その中央に口を開ける“神の階”と呼ばれる断崖が、空へ向かって螺旋を描いていた。
「……ここが、“人と神が共に在った場所”……」
ミュリナの声には、祈りに近い響きがあった。
空気は異様なまでに静かだった。
鳥の声も、虫の羽音も、すべてが“聴くことを止めている”かのように沈黙していた。
「音が……吸われてる?」
セリナが周囲に耳を澄ませながら言う。
「この山域全体が、“音律魔術”のような構造になってる。

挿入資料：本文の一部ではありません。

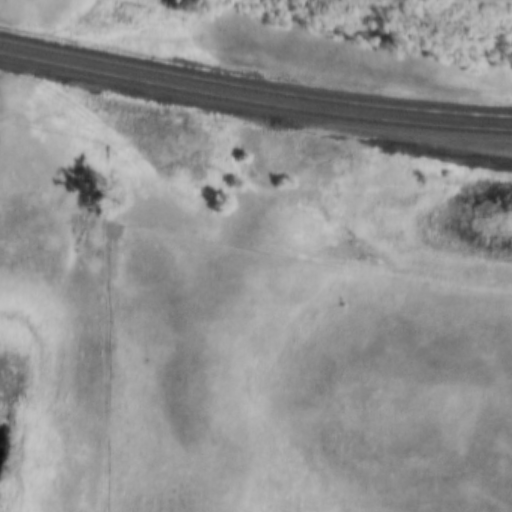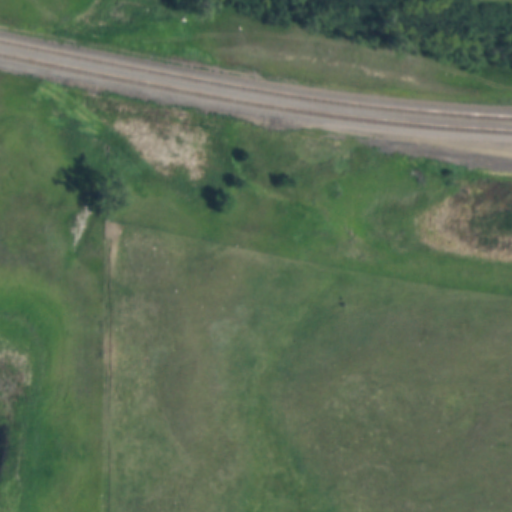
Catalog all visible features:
railway: (254, 90)
railway: (254, 104)
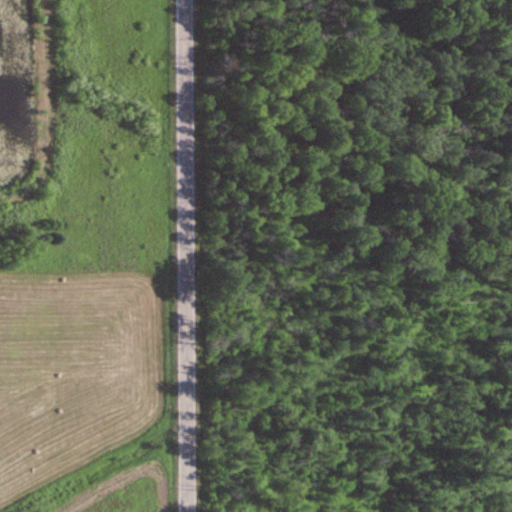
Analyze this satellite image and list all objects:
road: (183, 256)
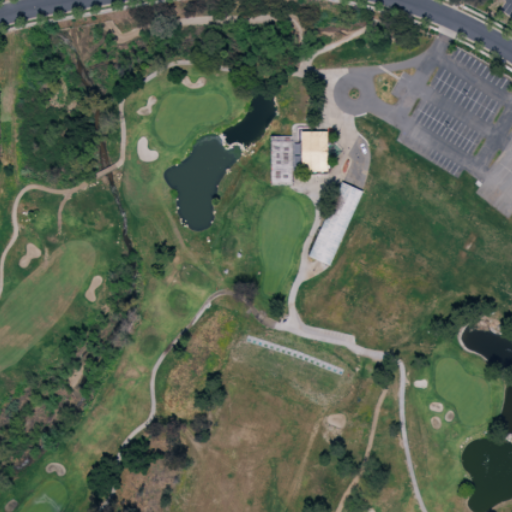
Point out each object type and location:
road: (261, 3)
road: (452, 69)
road: (339, 94)
road: (380, 109)
road: (456, 110)
road: (401, 123)
road: (347, 142)
building: (313, 151)
road: (509, 183)
building: (334, 223)
park: (256, 256)
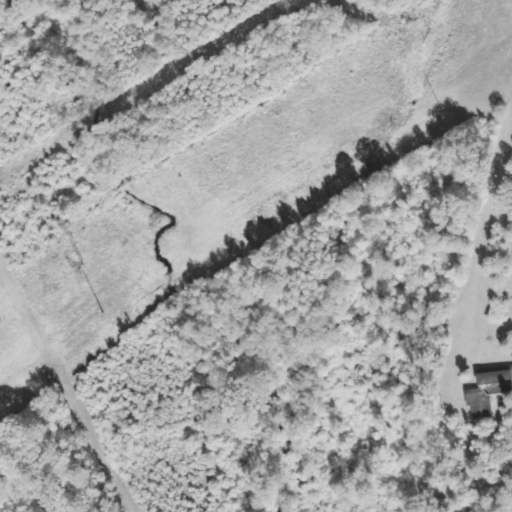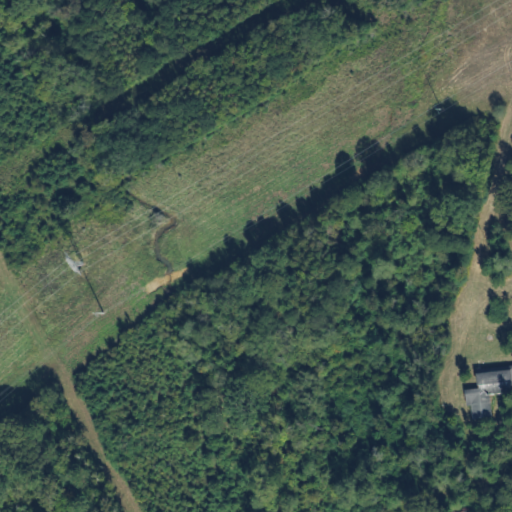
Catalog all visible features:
power tower: (82, 266)
building: (485, 394)
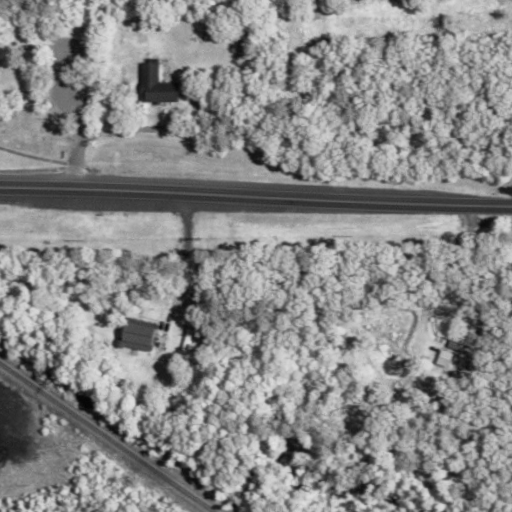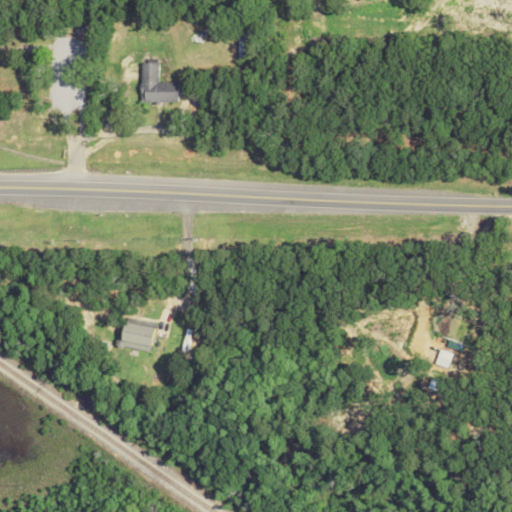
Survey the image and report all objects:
building: (241, 41)
building: (154, 85)
park: (50, 86)
road: (256, 194)
road: (187, 258)
building: (136, 336)
building: (442, 358)
railway: (105, 437)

……魔力の波動が、反響じゃなく“共鳴”してるの」
「つまり、“意志を持った音”がここにある」
ルークスがそう言ったとき、谷底からゆっくりと風が吹いた。
その風には、確かに“音”が混じっていた。
歌のようでもあり、遠い誰かの呼び声のようでもあった。
──そのとき。
「誰か、いますかーっ!?」
崖下から叫ぶ声が届いた。
振り返ると、崖沿いに作られた細い山道から数人の影が駆け上がってくる。
「……ギルドの調査隊?」
先頭に立っていたのは、短めのローブにゴーグルをかけた考古術士の青年だった。
「助かった! まさかここで他の調査者と会えるなんて。……わたしたち、隊の主力と逸れてしまって」
彼は名をラウズと名乗り、ギルドの“神話期記録特別調査班”の一員だった。
「遺構の外縁で、“音響干渉”にやられた仲間が出てね……。この地は“魔力そのものが楽器”なんだ」
「魔力干渉……それも、無意識的な共鳴構造。つまり“奏でる意志”を持たなければ、音が制御不能になる」
ミュリナが一歩前に出て、落ち着いた声で言う。
「この先に進むなら、誰かが“調律の軸”を担う必要がある。……わたしにやらせてください」
「でも、そんな負荷……」
ラウズがためらうが、ミュリナは首を振る。
「私の“癒し”は、“音に触れる力”。だからこそ、“共鳴を正す”ことができる」
ルークスは彼女を見つめてから、深く頷いた。
「なら、俺たちは“道を切り拓く”。セリナ、先行する“視え方”を頼む。ジェイド、周囲の防御展開を」
「了解」「任せろ」
こうして、ルークスたちはラウズの一行とともに“神代の道”へと踏み込んでいった。
その先には、かつて“記録を音で語り継いだ”民族の祠があり、彼らはそこで“最初の共鳴”を迎えることになる。